Fuzzy?!?! No way! Put your Oscar dollars on Portman, Owen, Jamie and Annette Bening!

Golden Globes Leave Oscar Race Fuzzy
LOS ANGELES – This year, the Golden Globes have left the road to the Oscars a fuzzy one. Potential Oscar front-runners Hilary Swank of the boxing saga “Million Dollar Baby” and Jamie Foxx of the Ray Charles film biography “Ray” came away with lead-acting prizes at Sunday’s Globes.
But the Globes were a split decision for perpetual Oscar also-ran Martin Scorsese, whose Howard Hughes epic “The Aviator” won for best drama, yet missed out on the directing honor, which went to Clint Eastwood for “Million Dollar Baby.”
Globe wins for underdogs Clive Owen and Natalie Portman, co-stars of the sex drama “Closer,” leave the supporting-actor Oscar categories wide open. Morgan Freeman of “Million Dollar Baby” and Cate Blanchett of “The Aviator” had been viewed as more likely favorites.
Add in lead-acting Globes for two other Hollywood veterans, Leonardo DiCaprio as Hughes in “The Aviator” and Annette Bening in the theater farce “Being Julia,” and the Feb. 27 Oscars could be an anything-goes scenario across-the-board.
The Oscars last year followed the Globes’ lead to the letter. All four acting recipients preceded their Oscar triumphs with Globe wins, while “The Lord of the Rings: The Return of the King” followed its dominant night at the Globes with a clean sweep of its 11 Oscar categories, including best picture and director.
Bening won the musical or comedy actress Globe for “Being Julia,” playing a gleefully vengeful 1930s stage diva. It was the first awards-worthy role Bening has had since “American Beauty” five years ago, when she was the front-runner, but lost the Golden Globe dramatic prize and the best-actress Oscar to underdog Swank for “Boys Don’t Cry.”
Not wanting to jinx her Oscar chances, Bening sidestepped a question backstage at the Globes about what she would wear to the Oscars. “Trick question,” Bening quipped.
Swank, playing a fighter whose life turns tragic, won the dramatic-actress Globe for “Million Dollar Baby.” She downplayed the potential Oscar rematch with Bening.
“I don’t really see it as competition,” Swank said. “Annette’s amazing, and she was so gracious to me five years ago when we were both nominated. She gave me good advice and she was gracious, and she’s an inspiration.
“I think it’s just unfortunate that things are seen as winners and losers, because in the end, the performances all speak for themselves and make everyone, I think, a winner.
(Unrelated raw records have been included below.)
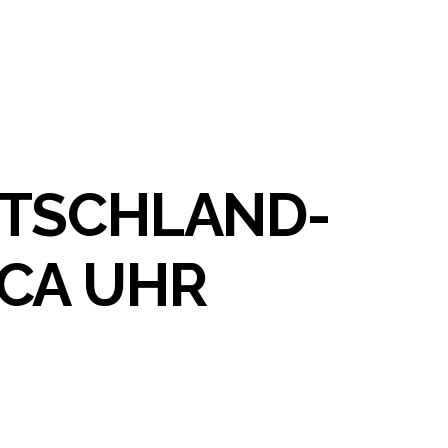
UTSCHLAND-
CA UHR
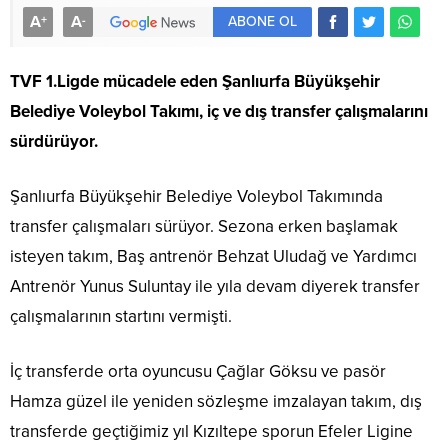
A
A
+
-
ABONE OL
TVF 1.Ligde mücadele eden Şanlıurfa Büyükşehir
Belediye Voleybol Takımı, iç ve dış transfer çalışmalarını
sürdürüyor.
Şanlıurfa Büyükşehir Belediye Voleybol Takımında
transfer çalışmaları sürüyor. Sezona erken başlamak
isteyen takım, Baş antrenör Behzat Uludağ ve Yardımcı
Antrenör Yunus Suluntay ile yıla devam diyerek transfer
çalışmalarının startını vermişti.
İç transferde orta oyuncusu Çağlar Göksu ve pasör
Hamza güzel ile yeniden sözleşme imzalayan takım, dış
transferde geçtiğimiz yıl Kızıltepe sporun Efeler Ligine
I’m just honored to have my name mentioned with her.”
Like Swank and Bening, lead-actor winners Foxx and DiCaprio seem poised as chief Oscar contenders. DiCaprio, who won for dramatic actor, normally would have the inside track at the Oscars, which favors Globe drama winners.
But Foxx, the Globe winner for actor in a musical or comedy, probably will emerge as the Oscar favorite. His role as Charles goes head-to-head with DiCaprio’s turn as Hughes for heavy-duty drama, and his portrayal was an uncannily spot-on emulation of the singer, who died last year.
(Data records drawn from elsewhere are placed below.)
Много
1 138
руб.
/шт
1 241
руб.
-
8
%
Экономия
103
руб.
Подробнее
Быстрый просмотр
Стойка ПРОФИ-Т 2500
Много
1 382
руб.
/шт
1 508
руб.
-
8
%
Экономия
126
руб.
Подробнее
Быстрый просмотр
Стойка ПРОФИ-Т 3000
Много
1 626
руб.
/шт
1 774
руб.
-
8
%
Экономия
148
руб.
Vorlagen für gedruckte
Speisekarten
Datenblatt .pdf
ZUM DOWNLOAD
“It’s a beautiful thing for Ray and everything he leaves us,” said Foxx, who had a record three Globe nominations but lost the other two, supporting movie actor for “Collateral” and TV movie or miniseries actor for “Redemption.”
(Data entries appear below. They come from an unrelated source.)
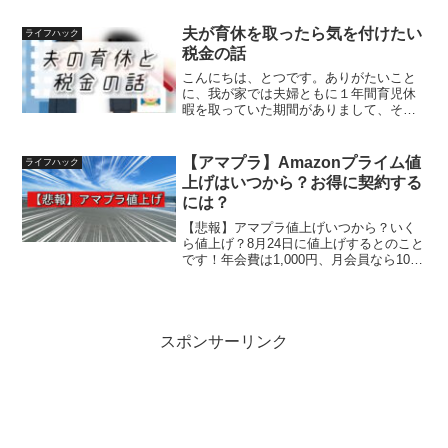
めのコーヒー豆が知りたい 忙しい一日の
中で心を緩める時間ありますか？僕はコ
夫が育休を取ったら気を付けたい
ライフハック
ーヒーを自分で入れて飲...
税金の話
こんにちは、とつです。ありがたいこと
に、我が家では夫婦ともに１年間育児休
暇を取っていた期間がありまして、その
時にやらかした話を紹介します。育休手
当は、非課税。社会保険料控除！夫婦二
人ともに出産に伴う育児休暇をいただき
【アマプラ】Amazonプライム値
ライフハック
まして、育休に入って約二...
上げはいつから？お得に契約する
には？
【悲報】アマプラ値上げいつから？いく
ら値上げ？8月24日に値上げするとのこと
です！年会費は1,000円、月会員なら100
円値上がりします。Amazonさんからのメ
ール通知2023年8月24日より、プライム
会費を以下の通りに改定させていただ
き...
スポンサーリンク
“The Aviator” was the top Globe winner with three trophies. With its grand scope, weighty drama and vibrant re-creation of early Hollywood, “The Aviator” now is positioned as a possible front-runner for the best-picture Oscar, an honor that has eluded Scorsese.
The filmmaker behind “Raging Bull,” “GoodFellas” and “Gangs of New York” also has never won the directing Oscar, potentially giving him the sympathy vote among members of the Academy of Motion Picture Arts and Sciences.
Yet best-picture and director honors often are divided at the Oscars. Scorsese could end up in such a split with Eastwood, a best-picture and directing Oscar winner for “Unforgiven.”
A major production from perennial Oscar contender Miramax, “The Aviator” was on the awards radar for a year or more before its debut last December. “Million Dollar Baby” crept up quietly, coming just a year after Eastwood’s acclaimed “Mystic River,” which won acting Oscars for Sean Penn and Tim Robbins.
Like “Mystic River,” “Million Dollar Baby” may have benefited from arriving without the fanfare that precedes many big Oscar hopefuls.
“This picture’s the same way,” Eastwood said. “Let people discover it for themselves and see if they like it, and if they do, then it builds its own life.”